What to work on:
(A) In the talk listing below, which three drugs were used to perturb the epithelial cells?
(B) Say whether each statement agrees with the talk listing below, and quote the words that decide it: (i) DeepHACKS is a supervised machine learning framework. (ii) The speaker is affiliated with Harvard Medical School. (iii) DeepHACKS uses bi-directional LSTM neural networks.

Supplied text:
::::::::::
Monday, March 1, 2021 - 16:00
Event Speaker: 
Kwonmoo Lee (Boston Children Hospital and Harvard Medical School)
Local Contact: 
Weihong Qiu

Intracellular processes such as cytoskeletal organization and organelle dynamics exhibit extensive subcellular heterogeneity. Although recent advances in fluorescence microscopy allow researchers to acquire an unprecedented amount of live cell image data at high spatiotemporal resolutions, the traditional ensemble-averaging of uncharacterized heterogeneity could mask important activities. Here, we establish an unsupervised machine learning framework called DeepHACKS (Deep phenotyping of Heterogeneous Activities in the Coordination of cytosKeleton at the Subcellular level) for “deep phenotyping,” which identifies rare subcellular phenotypes specifically sensitive to molecular and environmental perturbations. DeepHACKS dissects the heterogeneity of subcellular time-series datasets by allowing bi-directional LSTM (Long-Short Term Memory) neural networks to extract fine-grained temporal features by integrating autoencoders with the prior information from traditional machine learning outcomes. We applied DeepHACKS to subcellular protrusion dynamics in pharmacologically perturbed epithelial cells by CK666, Cytochalasin D, and blebbistatin. DeepHACKS characterized fine differential responses of leading edge dynamics specific to each perturbation and revealed the fine-grained subcellular and single-cell phenotypes driven by “bursting” and “accelerating” protrusions. This suggests that the temporal features directly learned from live cell images enabled us to identify drug-related subcellular and single-cell phenotypes. DeepHACKS provides an analytical framework for detailed and quantitative understandings of molecular mechanisms hidden in temporal heterogeneity and can be potentially applied to live cell-based drug discovery and diagnostics.
::::::::::
Data to examine:
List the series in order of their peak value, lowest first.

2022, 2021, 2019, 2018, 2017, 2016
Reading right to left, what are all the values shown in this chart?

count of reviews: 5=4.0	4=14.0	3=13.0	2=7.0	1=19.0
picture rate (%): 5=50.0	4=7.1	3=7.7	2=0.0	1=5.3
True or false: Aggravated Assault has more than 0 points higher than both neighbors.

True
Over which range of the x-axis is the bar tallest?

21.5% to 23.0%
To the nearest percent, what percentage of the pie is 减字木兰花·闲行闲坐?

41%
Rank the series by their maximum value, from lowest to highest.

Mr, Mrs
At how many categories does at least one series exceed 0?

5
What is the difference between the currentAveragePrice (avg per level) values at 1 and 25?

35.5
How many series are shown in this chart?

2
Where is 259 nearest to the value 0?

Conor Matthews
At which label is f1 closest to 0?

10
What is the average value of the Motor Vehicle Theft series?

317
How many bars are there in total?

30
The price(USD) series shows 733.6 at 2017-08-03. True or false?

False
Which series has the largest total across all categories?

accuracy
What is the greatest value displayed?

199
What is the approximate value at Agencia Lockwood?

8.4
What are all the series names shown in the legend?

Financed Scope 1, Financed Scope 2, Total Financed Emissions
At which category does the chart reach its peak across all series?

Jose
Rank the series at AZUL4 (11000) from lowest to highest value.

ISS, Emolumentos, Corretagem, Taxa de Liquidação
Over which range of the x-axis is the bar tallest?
::::::::::
Answers for this exercise:
(A) CK666, Cytochalasin D, and blebbistatin.

(B)
(i) No: "we establish an unsupervised machine learning framework called DeepHACKS"
(ii) Yes: "Kwonmoo Lee (Boston Children Hospital and Harvard Medical School)"
(iii) Yes: "allowing bi-directional LSTM (Long-Short Term Memory) neural networks to extract fine-grained temporal features"